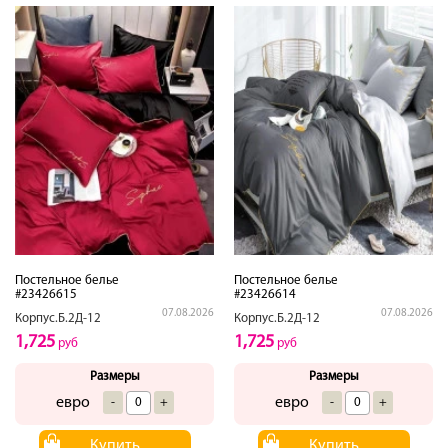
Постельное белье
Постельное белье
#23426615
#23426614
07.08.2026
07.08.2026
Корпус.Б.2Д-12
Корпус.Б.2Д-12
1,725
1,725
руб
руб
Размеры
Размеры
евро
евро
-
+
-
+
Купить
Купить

What to work on →
Rewrite the text of all the items above with every "Купить" changed to "Заказать" and everything else left as it is. Leave out the pictures.

Exercise answer →
Постельное белье
Постельное белье
#23426615
#23426614
07.08.2026
07.08.2026
Корпус.Б.2Д-12
Корпус.Б.2Д-12
1,725
1,725
руб
руб
Размеры
Размеры
евро
евро
-
+
-
+
Заказать
Заказать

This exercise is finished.